Skyripper used polypropylene as one of their fuel options for 38mm. The other option was PVC if I remember correctly. The PP gave better performance. Using recycled plastic could be a good option since most recycling plants can hardly give the stuff away.
In fireworking, various synthetics are used for star compositions for mines and aerial shells, including natural and synthetic polymers, as both binders and fuels. But not really for propellant fuels beyond the composite formulations you're already familiar with.
PVC powder, for example, is useful as a slow-medium burn rate fuel that also provides the chlorine necessary for amplifying color saturation needed in most colored comps, and it also acts as a good binder to keep individual stars intact when the aerial burst charge goes off. But PVC has not been explored much as a propellant (in fireworking, at least) because of its not-so-energetic burn when combined with the majority of pyro oxidizers (AP included). Another synthetic plastic-like polymer commonly used (and probably the binder in more than half of commercial aerial fireworks from China because it's so cheap) is phenolic resin, of which there are probably thousands of permutations. Phenolic resins, actually phenol-formaldehyde polymers, were the first true synthetic plastics (e.g., Bakelite). Given there's so many possible types, perhaps one or another might prove to be a useful propellant fuel. Phenol. Formaldehyde. Doesn't exactly ring of environmental friendliness, though....

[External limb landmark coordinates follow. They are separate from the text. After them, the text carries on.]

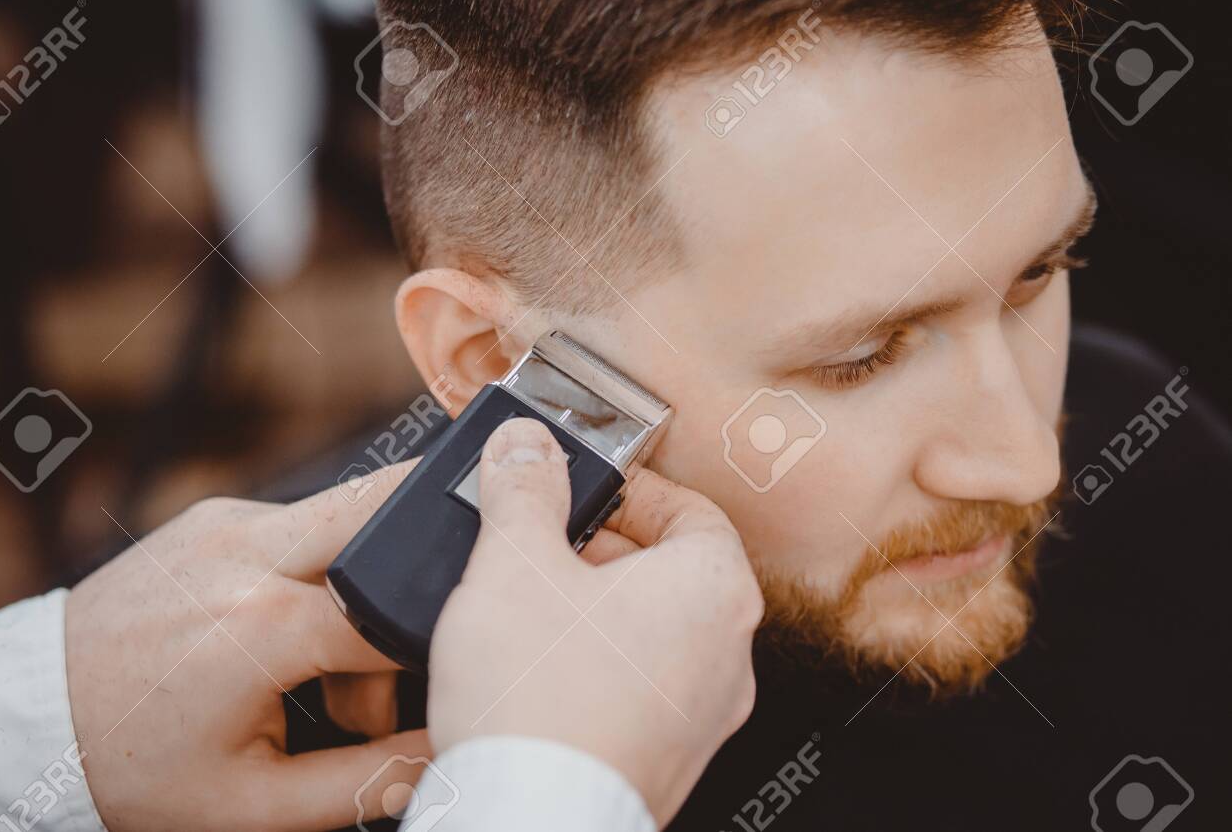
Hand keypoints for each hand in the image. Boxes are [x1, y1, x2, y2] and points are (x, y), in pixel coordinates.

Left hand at [66, 463, 427, 831]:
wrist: (31, 716)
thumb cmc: (136, 765)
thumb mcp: (256, 803)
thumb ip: (368, 780)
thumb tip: (448, 751)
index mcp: (261, 624)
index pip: (396, 615)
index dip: (414, 667)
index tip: (383, 710)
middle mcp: (247, 549)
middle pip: (389, 499)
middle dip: (416, 564)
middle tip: (392, 634)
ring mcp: (229, 519)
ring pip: (352, 514)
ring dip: (361, 577)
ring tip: (313, 652)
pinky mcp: (217, 512)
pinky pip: (305, 523)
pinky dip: (318, 569)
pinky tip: (277, 622)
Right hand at [427, 418, 763, 825]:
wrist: (531, 822)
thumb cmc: (539, 704)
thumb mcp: (514, 564)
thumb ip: (523, 491)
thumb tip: (526, 448)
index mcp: (714, 591)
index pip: (692, 509)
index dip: (632, 490)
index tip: (584, 488)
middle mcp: (728, 656)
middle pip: (674, 571)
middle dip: (602, 550)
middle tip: (541, 543)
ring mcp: (703, 717)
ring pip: (657, 634)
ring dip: (598, 610)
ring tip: (532, 607)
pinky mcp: (668, 761)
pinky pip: (642, 691)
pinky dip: (600, 669)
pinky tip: (541, 673)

Other synthetic binders/fuel/chlorine donors in fireworking don't stand out as potential propellant champions because of their mediocre burn rates and energy content. Commonly used synthetics: Parlon,
i.e., chlorinated rubber; original Saran,
i.e. polyvinylidene chloride, Chlorowax,
i.e., chlorinated paraffin--70% chlorine, actually; are all used as combo fuels/chlorine donors in fireworking. But they burn pretty slowly and with variably nasty combustion products. Incidentally, the chlorine that fireworkers love about the original Saran was changed in the early 2000s to polyethylene by SC Johnson, due to the chlorine content and related environmental concerns. Lost a lot of sales with their mutated Saran Wrap. A little off-topic from rocket fuels, but a brief summary of the utility, and generally mediocre and dirty burning characteristics, of many synthetic polymers, even when mixed with hot oxidizers like AP and perc... That said, rocketeers are constantly striving for better propellants, whereas in fireworking, the primary use of rocket propellants (largely restricted to inexpensive BP, whistle, strobe, and some sugar fuels) is A) to launch a pretty device to an appropriate and safe altitude, and B) for the propellant effect itself (strobe/whistle fuels). So there's not really a ton of experimentation in that hobby, outside of select groups, in developing novel propellants based on synthetics. Some, but not much.

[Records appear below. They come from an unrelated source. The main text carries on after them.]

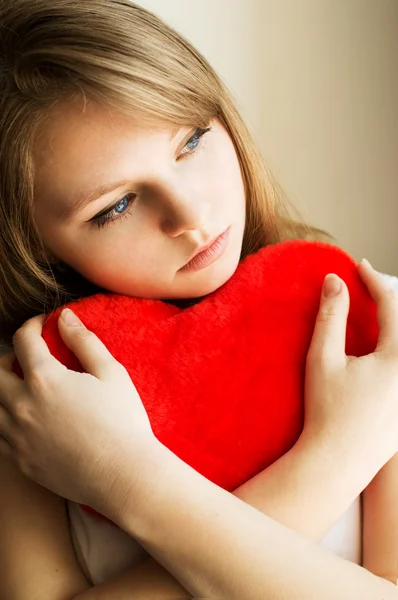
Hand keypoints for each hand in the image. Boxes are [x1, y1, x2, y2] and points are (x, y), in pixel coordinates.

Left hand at [0, 308, 156, 507]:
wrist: (124, 475)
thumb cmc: (123, 421)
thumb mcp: (111, 372)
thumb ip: (84, 340)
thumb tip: (64, 316)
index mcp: (44, 379)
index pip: (23, 340)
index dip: (32, 325)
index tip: (42, 324)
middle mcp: (22, 407)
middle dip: (8, 356)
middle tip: (28, 357)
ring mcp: (17, 438)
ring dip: (3, 389)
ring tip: (24, 388)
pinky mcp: (20, 462)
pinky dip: (5, 420)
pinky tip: (26, 419)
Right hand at [303, 259, 397, 476]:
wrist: (338, 462)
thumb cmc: (327, 412)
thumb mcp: (323, 359)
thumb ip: (330, 316)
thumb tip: (334, 280)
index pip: (392, 305)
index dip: (374, 281)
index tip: (359, 266)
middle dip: (390, 298)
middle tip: (370, 284)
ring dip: (396, 322)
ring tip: (379, 310)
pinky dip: (397, 344)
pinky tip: (384, 344)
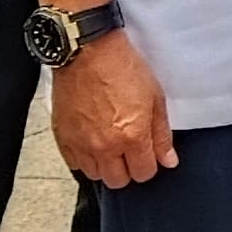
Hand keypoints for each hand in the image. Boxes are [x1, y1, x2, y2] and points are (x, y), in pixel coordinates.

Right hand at [52, 28, 176, 186]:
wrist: (88, 51)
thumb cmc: (122, 67)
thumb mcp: (155, 97)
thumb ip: (161, 135)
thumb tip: (169, 160)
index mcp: (132, 137)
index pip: (144, 173)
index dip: (149, 164)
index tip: (147, 153)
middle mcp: (105, 146)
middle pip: (118, 181)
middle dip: (128, 170)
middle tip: (129, 150)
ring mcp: (81, 143)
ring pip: (95, 175)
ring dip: (105, 165)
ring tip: (109, 144)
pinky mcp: (63, 136)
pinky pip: (74, 163)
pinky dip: (83, 157)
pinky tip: (91, 141)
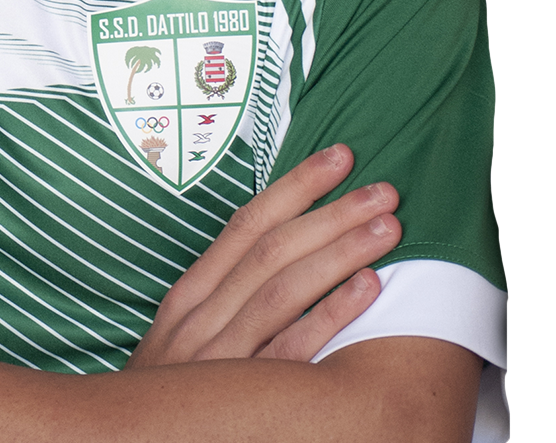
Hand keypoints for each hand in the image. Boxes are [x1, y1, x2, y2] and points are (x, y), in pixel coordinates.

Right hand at [127, 142, 400, 368]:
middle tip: (380, 188)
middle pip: (272, 249)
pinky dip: (331, 315)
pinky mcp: (243, 397)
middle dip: (331, 212)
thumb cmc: (170, 390)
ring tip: (385, 228)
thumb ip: (225, 290)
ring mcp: (222, 356)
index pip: (247, 223)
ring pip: (284, 288)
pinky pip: (293, 350)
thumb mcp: (185, 331)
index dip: (295, 186)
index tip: (338, 158)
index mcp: (191, 292)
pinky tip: (367, 289)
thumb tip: (282, 241)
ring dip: (340, 251)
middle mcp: (203, 315)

Given it's ubiquity across all layers of the globe, it'd be nice to find a true utility for all plastic waste, be it rocket fuel or something else. Although some innovation and creativity has been used to address the plastic "problem", reuse/recycling efforts remain woefully inadequate.
That "trash rocket" in tfish's post above exemplifies the filth of many burning synthetics. There's always room for improvement. His free-burning chunks ignited approximately as vigorously as some silicone/perc/Al formulations I've made for groundworks (not intended for propellants, but...who knows?), but without the worrisome black smoke cloud he got when packed into a tube.